Drifting by Choice

Joe Kloc’s essay in the Paris Review about people who choose to be homeless is really fantastic and super interesting. An excerpt:

“These days, [Z. is ] ‘between a few places,’ he said, passing his time chatting up strangers on the subway and in Christopher Park, a block-sized patch of grass in Greenwich Village. (‘It’s the last vestige of decrepitude,’ he explained.) When I asked Z. why he chose this life of wandering and park benches, he told me he that if I wanted to understand people like him I should go read a book called Subways Are for Sleeping.

“Published in 1958 by the journalist Edmund Love, Subways Are for Sleeping chronicles the day-to-day lives of a handful of transient New Yorkers that Love met during a year he spent living on the street. ‘I was caught up in a whirlwind,’ Love wrote in the introduction. ‘When it all ended, I found myself walking the streets. I needed more than just a job. I needed to reassess life … So I drifted.’”
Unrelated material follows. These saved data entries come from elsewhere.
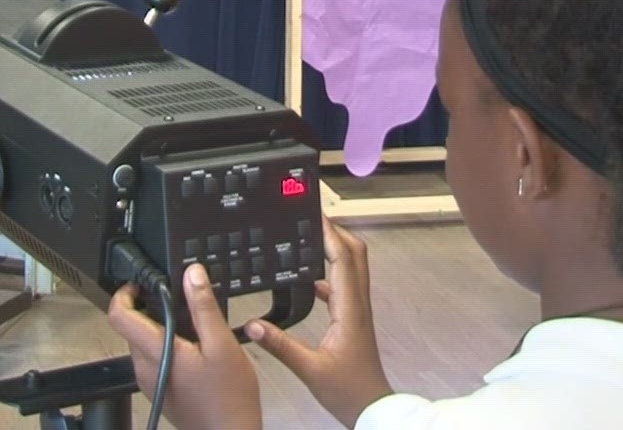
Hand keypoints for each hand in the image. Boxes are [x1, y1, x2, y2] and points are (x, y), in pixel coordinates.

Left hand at [107, 262, 262, 429]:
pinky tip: (194, 349)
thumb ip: (204, 308)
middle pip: (131, 328)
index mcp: (157, 353)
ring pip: (143, 344)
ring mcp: (151, 382)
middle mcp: (146, 369)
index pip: (119, 317)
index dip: (124, 294)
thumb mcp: (223, 345)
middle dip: (149, 309)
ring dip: (160, 328)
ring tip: (191, 325)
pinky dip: (167, 347)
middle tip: (178, 301)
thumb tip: (192, 274)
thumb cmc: (229, 398)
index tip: (140, 284)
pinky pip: (154, 360)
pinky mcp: (160, 391)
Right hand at [245, 219, 391, 428]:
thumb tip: (251, 325)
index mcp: (349, 309)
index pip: (343, 259)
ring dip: (336, 248)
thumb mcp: (308, 368)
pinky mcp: (354, 321)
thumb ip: (280, 345)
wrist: (371, 409)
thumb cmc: (348, 391)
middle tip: (315, 217)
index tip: (315, 214)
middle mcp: (358, 305)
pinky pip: (344, 287)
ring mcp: (358, 312)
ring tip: (311, 237)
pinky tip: (311, 280)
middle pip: (355, 254)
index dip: (330, 233)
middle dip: (338, 231)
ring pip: (353, 268)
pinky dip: (330, 274)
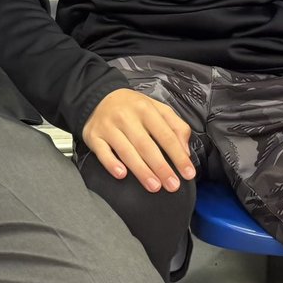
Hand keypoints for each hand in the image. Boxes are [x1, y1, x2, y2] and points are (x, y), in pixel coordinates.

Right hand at [82, 88, 196, 192]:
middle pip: (146, 145)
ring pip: (126, 151)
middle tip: (172, 185)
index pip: (165, 135)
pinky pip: (102, 151)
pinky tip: (121, 174)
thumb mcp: (157, 108)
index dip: (178, 156)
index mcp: (145, 109)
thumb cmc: (132, 107)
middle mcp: (126, 116)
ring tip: (154, 186)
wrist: (97, 96)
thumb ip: (176, 126)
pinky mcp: (93, 135)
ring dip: (141, 170)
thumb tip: (185, 151)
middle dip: (161, 167)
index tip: (188, 173)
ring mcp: (108, 126)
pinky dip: (111, 163)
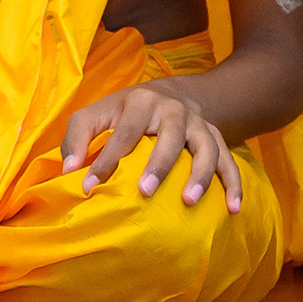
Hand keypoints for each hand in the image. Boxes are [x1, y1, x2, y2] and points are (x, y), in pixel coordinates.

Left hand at [58, 84, 241, 210]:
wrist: (172, 92)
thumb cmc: (124, 111)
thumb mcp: (96, 113)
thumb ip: (78, 137)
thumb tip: (69, 170)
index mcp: (141, 103)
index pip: (123, 133)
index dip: (105, 160)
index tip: (89, 188)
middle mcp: (174, 110)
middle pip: (171, 136)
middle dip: (159, 163)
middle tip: (145, 191)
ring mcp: (199, 124)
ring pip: (206, 147)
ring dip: (200, 174)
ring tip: (188, 201)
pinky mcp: (216, 137)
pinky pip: (229, 160)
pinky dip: (234, 184)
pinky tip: (233, 209)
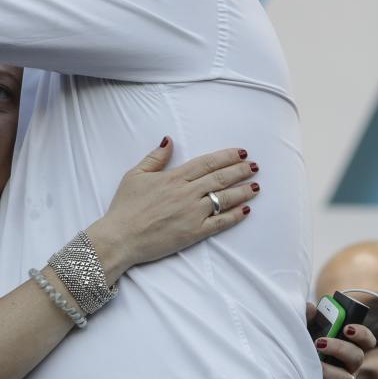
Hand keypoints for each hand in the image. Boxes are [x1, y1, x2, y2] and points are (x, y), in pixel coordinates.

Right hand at [88, 138, 258, 277]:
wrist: (121, 237)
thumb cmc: (125, 206)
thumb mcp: (134, 175)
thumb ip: (154, 158)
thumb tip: (169, 140)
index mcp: (173, 178)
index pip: (206, 163)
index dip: (226, 156)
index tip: (241, 152)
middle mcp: (187, 193)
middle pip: (220, 178)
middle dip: (240, 170)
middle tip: (254, 166)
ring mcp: (193, 213)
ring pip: (224, 199)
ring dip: (243, 191)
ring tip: (256, 185)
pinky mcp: (194, 232)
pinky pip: (221, 222)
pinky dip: (235, 215)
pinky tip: (246, 209)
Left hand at [304, 305, 375, 378]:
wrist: (291, 369)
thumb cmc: (304, 348)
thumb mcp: (305, 332)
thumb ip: (309, 320)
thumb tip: (311, 308)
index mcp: (347, 347)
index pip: (366, 340)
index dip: (361, 333)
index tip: (346, 328)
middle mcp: (349, 365)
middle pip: (358, 356)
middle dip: (339, 348)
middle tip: (319, 343)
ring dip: (328, 370)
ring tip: (314, 363)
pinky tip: (313, 377)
I really liked this piece, and it’s really tempting and romantic to hope that most of the people I see on living on the steets are choosing to live that lifestyle. But it’s clear that’s not true. The “Twilight People” are a small segment of homeless people choosing this lifestyle, as is their right. But so many other people living on the streets and sleeping in subways are there because of dire circumstance and desperation.